絶対悪として描かれるナチス・ドイツなのですが、この作品ではナチス側にも便宜を図れるような看守がいて、逆に注意を払わなければいけないのは同胞である、囚人側の仲間の男であったり。。

まぁ最終的にはナチス側も裏切ったりしてるんですが。。

主人公もユダヤ人だから投獄してるのではなく、贋札偽造がバレたからという、もともと悪人ではあるんですよね。

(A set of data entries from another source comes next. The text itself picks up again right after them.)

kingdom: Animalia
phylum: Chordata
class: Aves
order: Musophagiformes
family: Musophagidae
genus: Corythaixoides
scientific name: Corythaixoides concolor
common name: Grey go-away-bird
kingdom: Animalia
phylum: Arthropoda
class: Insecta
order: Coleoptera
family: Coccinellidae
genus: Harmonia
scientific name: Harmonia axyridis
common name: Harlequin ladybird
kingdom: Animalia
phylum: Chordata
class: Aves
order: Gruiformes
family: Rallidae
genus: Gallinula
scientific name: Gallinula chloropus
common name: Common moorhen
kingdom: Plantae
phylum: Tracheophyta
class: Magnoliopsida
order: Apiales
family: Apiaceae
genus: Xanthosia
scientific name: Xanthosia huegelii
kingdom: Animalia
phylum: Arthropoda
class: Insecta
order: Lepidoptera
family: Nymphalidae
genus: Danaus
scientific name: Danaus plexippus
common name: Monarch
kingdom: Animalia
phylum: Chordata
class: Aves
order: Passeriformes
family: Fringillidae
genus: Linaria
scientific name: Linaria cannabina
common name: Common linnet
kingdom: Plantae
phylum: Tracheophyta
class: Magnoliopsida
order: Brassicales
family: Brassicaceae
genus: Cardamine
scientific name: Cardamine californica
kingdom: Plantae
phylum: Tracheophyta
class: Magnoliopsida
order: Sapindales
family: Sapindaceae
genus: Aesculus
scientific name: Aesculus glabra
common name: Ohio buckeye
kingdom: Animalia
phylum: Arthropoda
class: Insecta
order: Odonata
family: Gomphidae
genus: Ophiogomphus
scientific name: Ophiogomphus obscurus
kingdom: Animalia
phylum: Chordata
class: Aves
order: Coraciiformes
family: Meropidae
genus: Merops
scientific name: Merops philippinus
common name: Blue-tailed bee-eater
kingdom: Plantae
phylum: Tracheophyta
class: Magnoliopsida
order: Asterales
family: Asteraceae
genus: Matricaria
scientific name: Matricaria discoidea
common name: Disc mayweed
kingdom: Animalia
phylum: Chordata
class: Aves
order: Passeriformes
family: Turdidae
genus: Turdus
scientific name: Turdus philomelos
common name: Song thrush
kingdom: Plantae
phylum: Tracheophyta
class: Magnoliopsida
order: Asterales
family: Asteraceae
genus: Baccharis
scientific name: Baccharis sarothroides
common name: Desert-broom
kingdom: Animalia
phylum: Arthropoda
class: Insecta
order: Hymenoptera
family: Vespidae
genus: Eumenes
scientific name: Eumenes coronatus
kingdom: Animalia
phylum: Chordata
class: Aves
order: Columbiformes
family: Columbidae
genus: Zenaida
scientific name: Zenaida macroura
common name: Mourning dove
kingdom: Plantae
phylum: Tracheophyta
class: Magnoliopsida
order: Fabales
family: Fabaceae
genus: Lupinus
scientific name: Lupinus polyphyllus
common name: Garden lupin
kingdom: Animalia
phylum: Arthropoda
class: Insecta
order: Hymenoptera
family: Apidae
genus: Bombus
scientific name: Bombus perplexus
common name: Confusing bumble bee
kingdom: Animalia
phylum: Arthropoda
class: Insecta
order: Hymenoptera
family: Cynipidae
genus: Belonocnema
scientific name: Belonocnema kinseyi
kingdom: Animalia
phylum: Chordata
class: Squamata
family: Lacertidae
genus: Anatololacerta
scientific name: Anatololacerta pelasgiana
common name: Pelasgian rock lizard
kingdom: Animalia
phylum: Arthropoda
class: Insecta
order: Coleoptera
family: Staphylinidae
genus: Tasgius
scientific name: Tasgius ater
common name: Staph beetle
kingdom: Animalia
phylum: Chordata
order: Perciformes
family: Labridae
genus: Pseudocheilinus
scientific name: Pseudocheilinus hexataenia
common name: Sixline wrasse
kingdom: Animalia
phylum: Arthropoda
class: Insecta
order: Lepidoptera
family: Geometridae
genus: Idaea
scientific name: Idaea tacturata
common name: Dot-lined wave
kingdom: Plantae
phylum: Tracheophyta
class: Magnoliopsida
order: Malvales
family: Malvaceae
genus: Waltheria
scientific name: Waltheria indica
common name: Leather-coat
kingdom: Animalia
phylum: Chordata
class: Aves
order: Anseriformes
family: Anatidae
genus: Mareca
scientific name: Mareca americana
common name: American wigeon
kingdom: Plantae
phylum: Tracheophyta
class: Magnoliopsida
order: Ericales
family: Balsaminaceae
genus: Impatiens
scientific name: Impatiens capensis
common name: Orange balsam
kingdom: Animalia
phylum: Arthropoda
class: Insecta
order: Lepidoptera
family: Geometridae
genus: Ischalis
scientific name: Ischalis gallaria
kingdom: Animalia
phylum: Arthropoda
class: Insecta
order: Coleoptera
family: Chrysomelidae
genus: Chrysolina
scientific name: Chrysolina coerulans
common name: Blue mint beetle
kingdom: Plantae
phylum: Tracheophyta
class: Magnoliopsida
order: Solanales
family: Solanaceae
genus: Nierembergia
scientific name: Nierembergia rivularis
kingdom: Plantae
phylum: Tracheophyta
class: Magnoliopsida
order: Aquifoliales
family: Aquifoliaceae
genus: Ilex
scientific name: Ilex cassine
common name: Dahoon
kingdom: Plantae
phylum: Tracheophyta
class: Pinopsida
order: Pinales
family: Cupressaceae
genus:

映画のラスト、ナチス・ドイツの降伏と連合軍による解放まで描かれます。

ここでそれまでのあらゆる勢力図や価値観が逆転していくのが興味深かったです。

武装して崩壊後の収容所の実権を握った囚人に銃を向けられる主人公たち、また贋札グループのなかで唯一ナチスへの抵抗を唱え続け、仲間の命を危険にさらす危険人物として見られていた男が解放後は一転、抵抗を続けたヒーローとしてもてはやされるなど。。

カメラワークはドキュメンタリータッチでした。ざらざらした画面との相性も荒涼とした時代設定によく合っていたと思います。

タイトルにあるヒトラーは全く出てきませんが、「帰ってきたヒトラー」同様、またドイツの観方が増える作品ではないでしょうか。